• _TASKS FOR THIS EXERCISE_:
**a)** Please answer these questions from the Suncheon text:
(i) How far from Suncheon, and in which direction, is the port city of Yeosu?
(ii) In what year did Taejong establish the Suncheon Dohobu?
(iii) What did Suncheon annex on January 1, 1995?
**b)** Pick up the Suncheon text after its last sentence and carry it on.

Suncheon () (Suncheon-si) is a city in South Jeolla Province, South Korea. It is a scenic agricultural and industrial city of around 280,000 people near Suncheon Bay. It is located in the southeastern corner of Jeollanam-do, just over an hour south-east of Gwangju. Forty minutes south of Suncheon is the port city of Yeosu, and twenty minutes to the east of Suncheon is Gwangyang. 
It is currently experiencing strong development due to being included as part of the Gwangyang Bay Free Economic Zone, one of three newly created Free Economic Zones (FEZs) in South Korea due to open within the next decade. As of October 14, 2007 plans are being set up and a referendum is being planned for a merging of the cities of Yeosu, Suncheon and Gwangyang into a new metropolitan city, taking advantage of the Gwangyang Bay Free Economic Zone, Yeosu's Expo 2012 bid and port facilities, Suncheon's educational institutes and Gwangyang's POSCO plant.

History

Era of Samhan: Territory of Mahan
Era of the three kingdoms: a territory of Baekje, named Gampyeong-gun
Era of the unified Silla: named Seungpyeong-gun in 757, the 16th year of King Gyeongdeok's reign
Era of Koryeo: renamed Seungju in 940, Taejo's 23rd year on the throne.
Era of Koryeo: called Seungpyeong-gun in 1036, Seongjong's second year as king.
Era of Koryeo: raised to the status of Seungju-mok in 1309, the year Chungseon becomes king.
Taejong established the Suncheon Dohobu in the 13th year of reign, 1413.
Changed to Suncheon-gun in 1895, under Gojong's reign.
November 1, 1931: Suncheon-gun Suncheon-myeon becomes Suncheon-eup.
August 15, 1949: 9 ri's of Dosa-myeon and part of Haeryong-myeon (Wangji, Jorye, and Yeonhyang) are annexed by Suncheon on August 13, 1949. The area is elevated to the City of Sunche on the 15th.  Other surrounding areas are put into the district of Seungju-gun.
January 1, 1995: reborn as 'Suncheon City' after annexing Seungju-gun.

Yeosu–Suncheon Rebellion

In October 1948, a rebellion swept Yeosu, Suncheon, and nearby towns, when South Korean soldiers refused to take part in the suppression of the ongoing Jeju uprising. The rebel forces killed a number of ROK soldiers, police, officials, and landlords. A couple days later, the rebellion was crushed by the South Korean military. Civilians thought to have aided the rebellion were also summarily executed.

Tourism

2013 Suncheon Garden Exposition 

2013 Suncheon Garden Expo Korea: The 2013 Suncheon Garden Expo Korea was the first of its kind to be held in Korea. The Expo focused on green industry development such as solar energy, sustainable garden development and electronic transportation. It showcased green technologies, international garden exhibits, and wetland conservation. The Expo grounds, its permanent gardens, arboretum, wetland center, and connecting monorail to Suncheon Bay are maintained for continued tourism.

• _DATASET EXTRACT_:
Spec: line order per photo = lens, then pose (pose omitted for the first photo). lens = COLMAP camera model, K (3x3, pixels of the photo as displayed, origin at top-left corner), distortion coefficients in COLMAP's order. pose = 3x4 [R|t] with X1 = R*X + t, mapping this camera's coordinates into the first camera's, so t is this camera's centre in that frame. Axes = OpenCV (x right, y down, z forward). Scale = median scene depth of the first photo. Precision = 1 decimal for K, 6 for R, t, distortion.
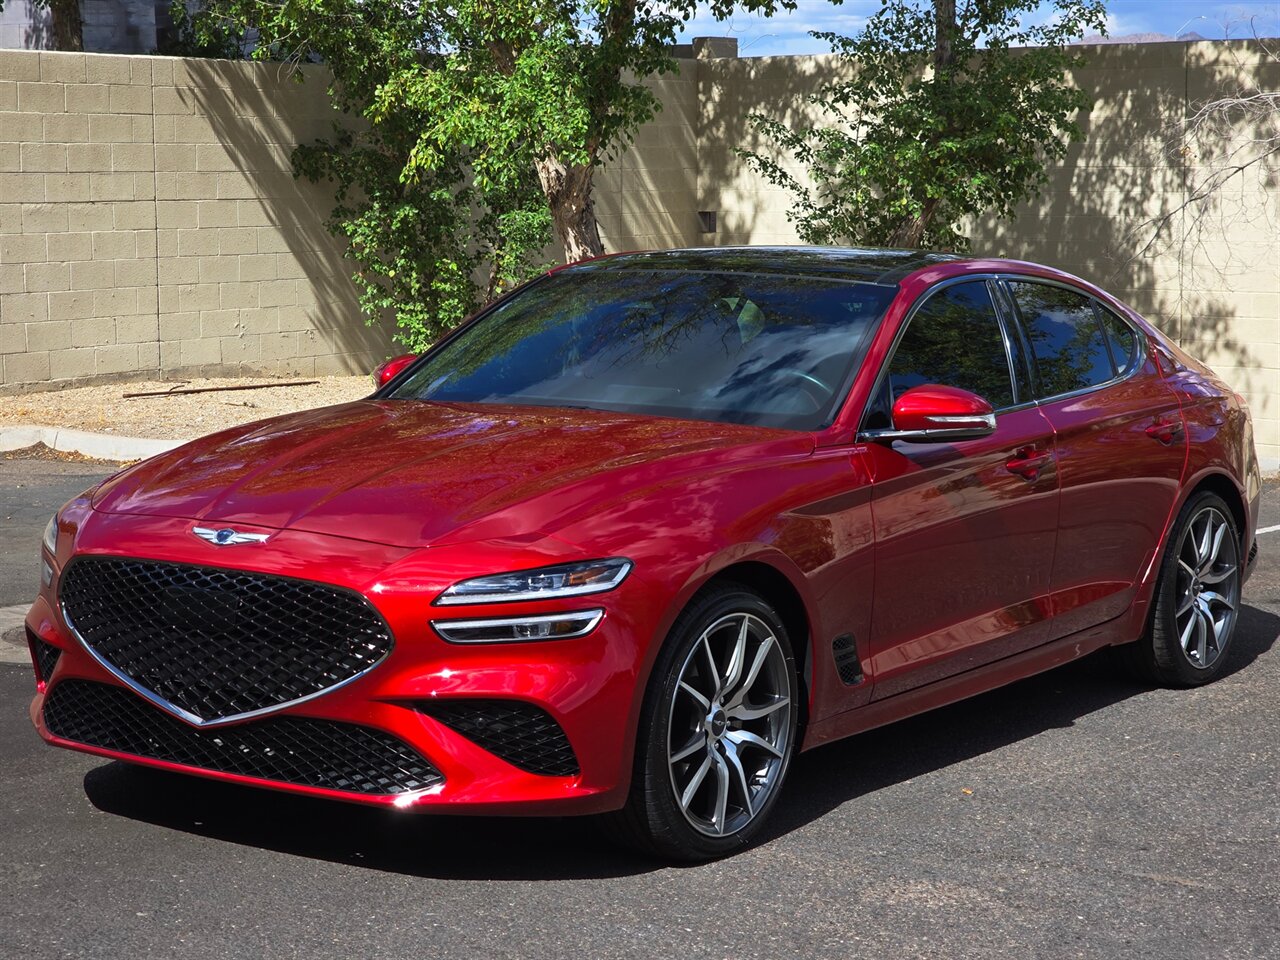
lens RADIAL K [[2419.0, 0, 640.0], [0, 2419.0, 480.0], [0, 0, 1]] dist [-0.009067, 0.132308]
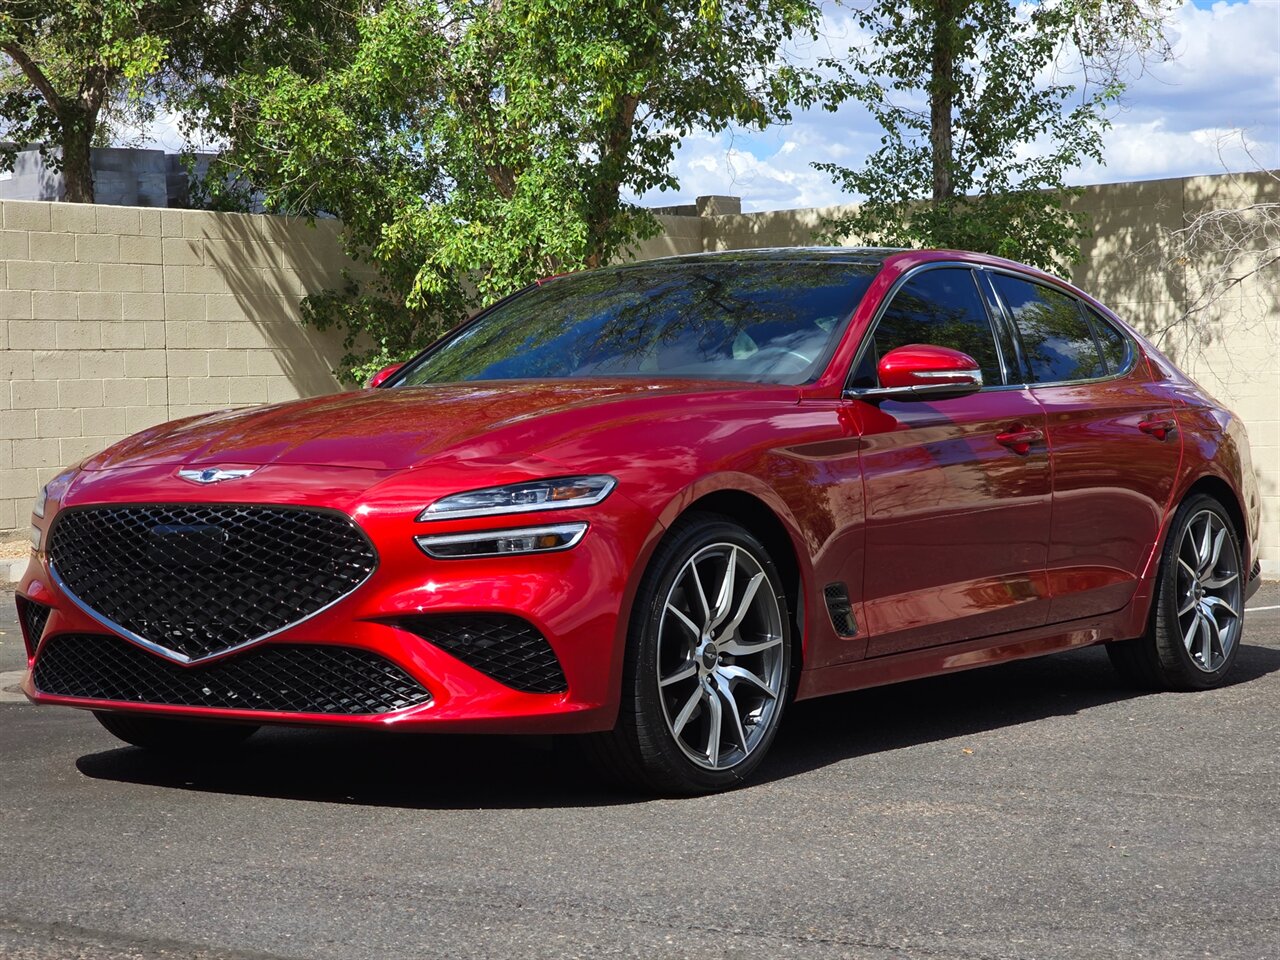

• _RESULTS BY TASK_:
**a)**
(i) Forty minutes south.
(ii) 1413.
(iii) Seungju-gun.

**b)**
Temples 

Songgwang Temple: It is one of the Three Jewel Temples of Korea and a popular place for Jinul. The temple is located in Sinpyeong-ri, Songgwang-myeon. It is one of the Sambosachal along with Haein temple of Habcheon and Tongdo Temple of Yangsan. Jinul strived here to renew the tradition of Buddhism 800 years ago. The temple bore 16 state monks in the past. Today, the temple is home for monks from overseas and is a place to study the Buddhist culture of Korea. The temple was first built at the end of Silla Kingdom and named Gilsang Temple. It was then renamed in the Goryeo dynasty under the reign of Myeongjong, to Songgwang Temple. Reconstructions were done after it was burnt down in the Joseon dynasty, but was severely damaged again in 1948 and 1951. At present, 33 complexes have been restored after 8 reconstruction projects from 1984 to 1988. The temple has a total of 26 cultural assets, including 17 national cultural assets and 9 local ones.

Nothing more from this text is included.